姜恒は理解し、頷いた。耿曙の言葉は他の人にはわかりづらいかもしれない。でも二人は子供の頃から一緒に育った。姜恒には勿論よくわかる。二人が血のつながりのある関係ではなくなったとしても、耿曙の心の中にいるのは以前として自分一人だけだ。落雁を離れた日から後の耿曙の行いがそれを証明している。

「恒児、少し気分が晴れてきたか?」耿曙が尋ねた。姜恒は頷いた。

「恒児、自分を追い詰めるなよ、たとえ認めたくなくても、それは……。」

姜恒は耿曙に笑いかけた。どうやら折り合いがついたのだな、とわかった耿曙はそれ以上話すのを止め、立ち上がって家の片づけを続けに行った。姜恒を一人静かに過ごさせるために。

 

姜恒の前には二つの道があった。一つは何もなかったかのように今まで通り過ごすこと。二つ目は、奪われた物を取り返しに行くこと。勿論この道はずっと危険に満ち溢れている。だが、全てを知った今、どうして何もなかったかのようにできようか?

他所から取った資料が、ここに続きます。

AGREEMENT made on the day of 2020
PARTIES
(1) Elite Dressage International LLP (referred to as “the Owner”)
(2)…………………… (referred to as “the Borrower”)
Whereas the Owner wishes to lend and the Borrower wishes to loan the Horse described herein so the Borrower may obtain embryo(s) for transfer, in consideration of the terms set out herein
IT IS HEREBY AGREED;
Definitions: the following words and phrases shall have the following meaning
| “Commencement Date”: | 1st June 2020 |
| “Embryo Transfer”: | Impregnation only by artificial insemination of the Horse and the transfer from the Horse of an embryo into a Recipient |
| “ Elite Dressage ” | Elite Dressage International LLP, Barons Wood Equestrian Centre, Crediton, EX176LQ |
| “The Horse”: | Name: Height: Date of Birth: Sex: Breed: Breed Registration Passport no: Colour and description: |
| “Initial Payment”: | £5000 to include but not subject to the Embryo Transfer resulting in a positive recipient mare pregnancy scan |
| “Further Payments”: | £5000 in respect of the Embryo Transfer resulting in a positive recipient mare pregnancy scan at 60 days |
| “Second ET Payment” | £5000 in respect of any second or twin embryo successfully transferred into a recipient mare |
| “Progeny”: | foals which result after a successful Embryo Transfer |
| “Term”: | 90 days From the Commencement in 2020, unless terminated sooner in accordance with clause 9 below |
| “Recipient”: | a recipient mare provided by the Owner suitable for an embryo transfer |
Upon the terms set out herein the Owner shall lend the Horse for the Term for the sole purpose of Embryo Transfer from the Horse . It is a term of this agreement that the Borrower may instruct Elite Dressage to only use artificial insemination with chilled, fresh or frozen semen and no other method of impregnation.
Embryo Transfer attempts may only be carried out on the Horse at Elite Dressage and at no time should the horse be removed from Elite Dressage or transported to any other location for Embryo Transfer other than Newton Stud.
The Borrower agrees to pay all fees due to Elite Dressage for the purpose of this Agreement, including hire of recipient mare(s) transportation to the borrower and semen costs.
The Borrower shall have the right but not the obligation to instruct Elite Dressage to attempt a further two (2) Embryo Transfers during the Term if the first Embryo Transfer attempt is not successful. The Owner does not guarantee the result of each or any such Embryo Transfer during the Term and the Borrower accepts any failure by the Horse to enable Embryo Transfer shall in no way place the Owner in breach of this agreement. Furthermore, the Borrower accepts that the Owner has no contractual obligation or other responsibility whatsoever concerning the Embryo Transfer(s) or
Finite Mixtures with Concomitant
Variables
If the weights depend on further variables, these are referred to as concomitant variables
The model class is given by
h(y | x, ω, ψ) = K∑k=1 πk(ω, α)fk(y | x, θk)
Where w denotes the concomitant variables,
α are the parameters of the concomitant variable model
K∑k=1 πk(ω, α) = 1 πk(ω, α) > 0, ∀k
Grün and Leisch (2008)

姜恒は海閣で修行していた時のことを思い出し、小さくため息をついた。入門初日に鬼先生は彼に尋ねた。『姜恒、お前さんはどのような人になりたいのだ?』

今や自分の名前は汁炆だ。それなら、自分はどのような汁炆になりたいのだろうか?

子供の頃からずっと、昭夫人も姫珣も、果ては鬼先生、羅宣、耿曙に至るまで……誰もが自分に告げる。この人生をどう過ごすか。『どうすべきか』ではなく、『どうしたいか』ここに至ってついに、姜恒は自分自身の心を決めた。